We briefly explored the churchyard and we saw a pattern of churchyard memorialisation discussed nearby as Dyserth. The only notable non-memorial feature in the churchyard is a sundial.
We enjoyed looking at the older gravestones, including some striking, tall urn memorials. We also noted the strategy of placing old gravestones along the sides of the principal paths around the church.
Furthermore, we were particularly interested in seeing strategies for making memorials safe, including the removal of urns and their placing at the foot of the grave. It is so important when 2-year-olds are present that they test every memorial for safety and every floral offering for integrity.
Meanwhile, a very recent 1960s gravestone was found knocked over. This looked equally deliberate and presumably it has been left in this way as a temporary measure until it is safely reconsolidated. Note: we didn’t do this: honest!

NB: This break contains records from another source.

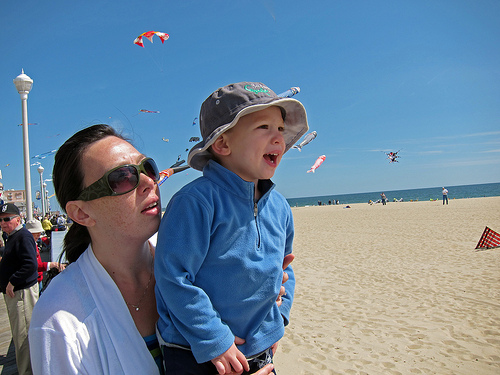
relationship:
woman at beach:
[71, 111, 155, 353] [351, 278, 373, 296]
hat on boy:
[220, 89, 244, 110] [207, 68, 309, 341]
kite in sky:
[130, 25, 174, 65] [269, 15, 326, 45]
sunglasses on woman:
[91, 154, 154, 198] [71, 111, 155, 353]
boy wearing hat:
[207, 68, 309, 341] [220, 89, 244, 110]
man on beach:
[440, 185, 459, 204] [351, 278, 373, 296]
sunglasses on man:
[91, 154, 154, 198] [440, 185, 459, 204]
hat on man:
[220, 89, 244, 110] [440, 185, 459, 204]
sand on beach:
[321, 301, 347, 354] [351, 278, 373, 296]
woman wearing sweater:
[71, 111, 155, 353] [195, 209, 232, 229]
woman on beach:
[71, 111, 155, 353] [351, 278, 373, 296]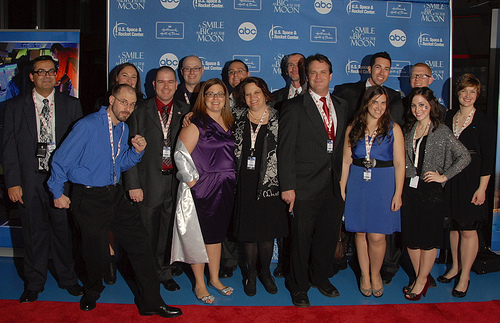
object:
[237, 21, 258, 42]
logo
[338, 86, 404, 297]
woman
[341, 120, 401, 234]
dress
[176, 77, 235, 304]
woman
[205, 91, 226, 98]
glasses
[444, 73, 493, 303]
woman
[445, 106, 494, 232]
dress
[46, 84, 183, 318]
man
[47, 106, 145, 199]
shirt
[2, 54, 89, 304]
man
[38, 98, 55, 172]
tie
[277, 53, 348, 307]
man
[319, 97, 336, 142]
tie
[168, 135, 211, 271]
wrap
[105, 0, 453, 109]
background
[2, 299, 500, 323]
carpet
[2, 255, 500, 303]
floor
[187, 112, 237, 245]
dress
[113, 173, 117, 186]
tag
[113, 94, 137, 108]
glasses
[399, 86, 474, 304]
woman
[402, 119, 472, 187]
sweater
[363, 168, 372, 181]
tag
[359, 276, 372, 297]
sandle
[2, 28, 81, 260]
sign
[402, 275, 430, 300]
heels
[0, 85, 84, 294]
suit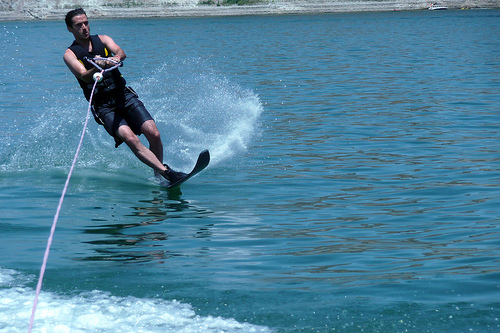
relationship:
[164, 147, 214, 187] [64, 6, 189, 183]
water skiis on a man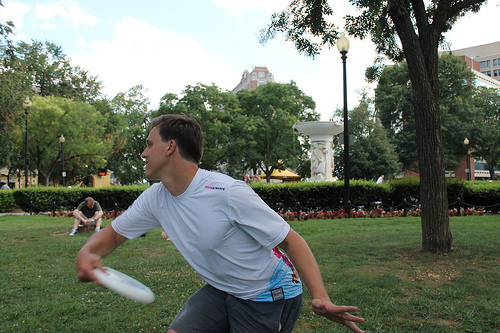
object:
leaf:
[1, 0, 498, 185]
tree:
[380, 3, 465, 255]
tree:
[233, 79, 320, 184]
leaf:
[290, 80, 296, 85]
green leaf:
[121, 112, 132, 125]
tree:
[1, 17, 139, 187]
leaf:
[202, 90, 207, 102]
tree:
[140, 77, 317, 186]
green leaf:
[159, 80, 319, 126]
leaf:
[28, 60, 106, 132]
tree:
[6, 30, 98, 191]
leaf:
[117, 95, 122, 102]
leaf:
[191, 90, 196, 95]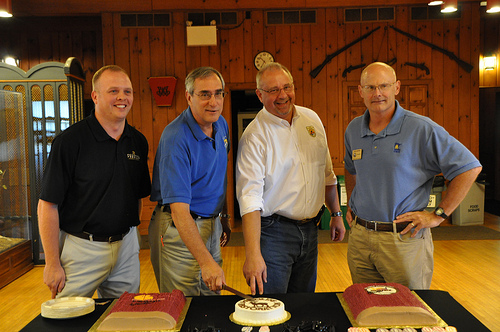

We also explored the extension of the churchyard to the east, and the newest memorials over the cremated dead, situated to the west, outside the western entrance of the church. As previously discussed, it is the cremated dead that allow churchyards to be regenerated, and those areas closest to the church can come back into use after decades. I have discussed this before, for example, in relation to Pennant Melangell. Here though, we find a different pattern, with a clear bifurcation between new memorials and newist memorials between the east and west of the churchyard. In between the older graves remain intact, while others have been rearranged for safety and thus embellishing the paths. I am researching both broader trends and microhistories of recent churchyard use, so examples like this are very interesting to me.
It was heartening to see snowdrops out amidst the graves, and rather bizarre to see a llama watching us over the wall. It seems ivy is edible to llamas, but it also looked keen to gnaw at toddler fingers too. We said hello but kept our distance from llama teeth.